§ Work order
Look through the entries that follow and return each line that has the string "from".

§ Records
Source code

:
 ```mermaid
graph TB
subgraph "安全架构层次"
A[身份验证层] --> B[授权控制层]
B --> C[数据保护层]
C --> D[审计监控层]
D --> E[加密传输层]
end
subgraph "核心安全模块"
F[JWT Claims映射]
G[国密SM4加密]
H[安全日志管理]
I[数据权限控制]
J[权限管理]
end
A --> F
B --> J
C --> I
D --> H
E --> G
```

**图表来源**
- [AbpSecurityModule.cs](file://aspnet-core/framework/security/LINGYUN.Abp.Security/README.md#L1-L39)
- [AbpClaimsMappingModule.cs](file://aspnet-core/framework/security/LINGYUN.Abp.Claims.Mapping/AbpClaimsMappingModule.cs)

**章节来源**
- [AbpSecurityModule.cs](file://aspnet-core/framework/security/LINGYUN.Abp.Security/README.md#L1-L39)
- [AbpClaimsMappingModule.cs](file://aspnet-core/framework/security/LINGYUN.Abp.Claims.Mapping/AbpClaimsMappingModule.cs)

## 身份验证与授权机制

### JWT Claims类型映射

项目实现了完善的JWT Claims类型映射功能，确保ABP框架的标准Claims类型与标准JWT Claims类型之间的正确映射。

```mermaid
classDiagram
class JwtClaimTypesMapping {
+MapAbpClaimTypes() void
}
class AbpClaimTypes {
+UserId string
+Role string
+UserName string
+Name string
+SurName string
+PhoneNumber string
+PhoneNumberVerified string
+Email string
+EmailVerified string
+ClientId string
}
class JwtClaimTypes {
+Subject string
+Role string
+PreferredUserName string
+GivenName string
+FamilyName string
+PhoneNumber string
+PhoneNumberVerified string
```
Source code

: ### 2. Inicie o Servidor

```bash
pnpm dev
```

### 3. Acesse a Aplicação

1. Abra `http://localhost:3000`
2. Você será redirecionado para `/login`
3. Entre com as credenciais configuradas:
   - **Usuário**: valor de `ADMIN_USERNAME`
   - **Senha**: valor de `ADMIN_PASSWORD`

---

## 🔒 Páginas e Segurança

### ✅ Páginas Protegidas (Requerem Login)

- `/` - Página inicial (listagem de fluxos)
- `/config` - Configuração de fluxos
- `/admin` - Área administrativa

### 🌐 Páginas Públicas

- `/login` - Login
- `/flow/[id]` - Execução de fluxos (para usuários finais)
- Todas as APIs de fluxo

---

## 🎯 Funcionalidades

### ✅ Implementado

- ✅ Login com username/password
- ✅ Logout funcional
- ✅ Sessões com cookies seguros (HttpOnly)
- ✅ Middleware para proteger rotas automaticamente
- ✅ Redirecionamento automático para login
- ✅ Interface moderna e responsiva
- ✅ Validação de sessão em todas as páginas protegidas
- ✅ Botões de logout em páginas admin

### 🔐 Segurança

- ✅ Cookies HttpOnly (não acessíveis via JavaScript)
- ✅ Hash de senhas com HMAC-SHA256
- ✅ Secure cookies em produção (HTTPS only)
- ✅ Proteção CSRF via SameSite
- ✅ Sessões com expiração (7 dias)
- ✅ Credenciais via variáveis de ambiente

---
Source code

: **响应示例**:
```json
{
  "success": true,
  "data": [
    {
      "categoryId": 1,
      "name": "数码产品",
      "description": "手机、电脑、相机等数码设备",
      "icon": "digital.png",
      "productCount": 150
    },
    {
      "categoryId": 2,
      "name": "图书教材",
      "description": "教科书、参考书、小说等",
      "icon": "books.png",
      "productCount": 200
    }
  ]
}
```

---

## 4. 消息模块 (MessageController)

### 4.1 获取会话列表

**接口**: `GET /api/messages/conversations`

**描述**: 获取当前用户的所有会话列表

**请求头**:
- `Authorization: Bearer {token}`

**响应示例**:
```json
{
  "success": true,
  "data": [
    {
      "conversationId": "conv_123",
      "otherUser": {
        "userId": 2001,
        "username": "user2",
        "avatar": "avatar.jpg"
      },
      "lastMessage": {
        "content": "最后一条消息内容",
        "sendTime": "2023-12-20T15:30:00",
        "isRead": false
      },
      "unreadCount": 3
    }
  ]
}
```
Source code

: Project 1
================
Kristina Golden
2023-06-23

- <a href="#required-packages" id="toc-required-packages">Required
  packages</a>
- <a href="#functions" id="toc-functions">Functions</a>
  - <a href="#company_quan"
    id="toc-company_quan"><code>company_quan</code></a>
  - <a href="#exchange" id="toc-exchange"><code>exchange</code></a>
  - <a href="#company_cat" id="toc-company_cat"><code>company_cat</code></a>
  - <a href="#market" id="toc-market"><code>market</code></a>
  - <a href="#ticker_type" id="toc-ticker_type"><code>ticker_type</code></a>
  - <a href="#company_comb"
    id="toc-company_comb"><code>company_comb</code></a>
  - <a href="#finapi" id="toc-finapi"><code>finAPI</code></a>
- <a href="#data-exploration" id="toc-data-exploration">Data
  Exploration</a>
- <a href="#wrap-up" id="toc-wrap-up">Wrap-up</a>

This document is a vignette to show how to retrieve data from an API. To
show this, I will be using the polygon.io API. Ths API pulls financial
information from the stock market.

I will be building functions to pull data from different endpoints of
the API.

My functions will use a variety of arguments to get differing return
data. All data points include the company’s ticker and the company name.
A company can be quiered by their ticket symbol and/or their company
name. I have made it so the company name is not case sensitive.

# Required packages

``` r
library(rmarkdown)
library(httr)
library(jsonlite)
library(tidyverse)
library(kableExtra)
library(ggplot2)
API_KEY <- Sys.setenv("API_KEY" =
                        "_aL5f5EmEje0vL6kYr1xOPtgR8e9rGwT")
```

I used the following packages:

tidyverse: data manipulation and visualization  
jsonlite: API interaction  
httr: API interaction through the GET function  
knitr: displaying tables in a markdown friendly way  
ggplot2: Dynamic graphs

§ Answer section
This document is a vignette to show how to retrieve data from an API. To
information from the stock market.
I will be building functions to pull data from different endpoints of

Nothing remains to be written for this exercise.